■ **Problem description**
Look below for the line holding "88 39 90.89" and the line holding "23 25 90.43". Transcribe exactly those lines and all lines between them, nothing more.
::::::
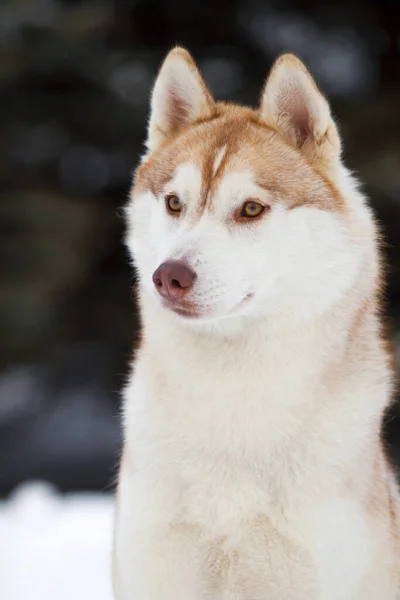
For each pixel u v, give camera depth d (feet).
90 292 89.92
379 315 26.78
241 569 24.95
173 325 25.05
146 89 92.32
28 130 94.22
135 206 26.89
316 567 24.22
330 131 25.86
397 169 81.41
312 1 93.09
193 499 24.57
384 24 91.97
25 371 91.20
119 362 90.74
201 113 27.68
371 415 25.00
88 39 90.89
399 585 26.25
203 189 25.00
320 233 24.76
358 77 95.25
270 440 24.36
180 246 23.91
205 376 24.62
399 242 82.79
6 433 94.53
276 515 24.32
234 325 24.48
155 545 24.84
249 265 24.34
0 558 39.37
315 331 24.62
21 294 85.76
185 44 93.15
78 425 95.81
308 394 24.49
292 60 25.96
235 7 92.07
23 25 90.43
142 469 25.00
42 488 50.55
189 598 25.25
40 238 86.38
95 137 92.68
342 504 24.09
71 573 38.09
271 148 25.67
::::::
■ **Solution to the exercise**
88 39 90.89
399 585 26.25
203 189 25.00
320 233 24.76
358 77 95.25
270 440 24.36
180 246 23.91
205 376 24.62
399 242 82.79
6 433 94.53
276 515 24.32
234 325 24.48
155 545 24.84
249 265 24.34
0 558 39.37
315 331 24.62
21 294 85.76
185 44 93.15
78 425 95.81
308 394 24.49
292 60 25.96
235 7 92.07
23 25 90.43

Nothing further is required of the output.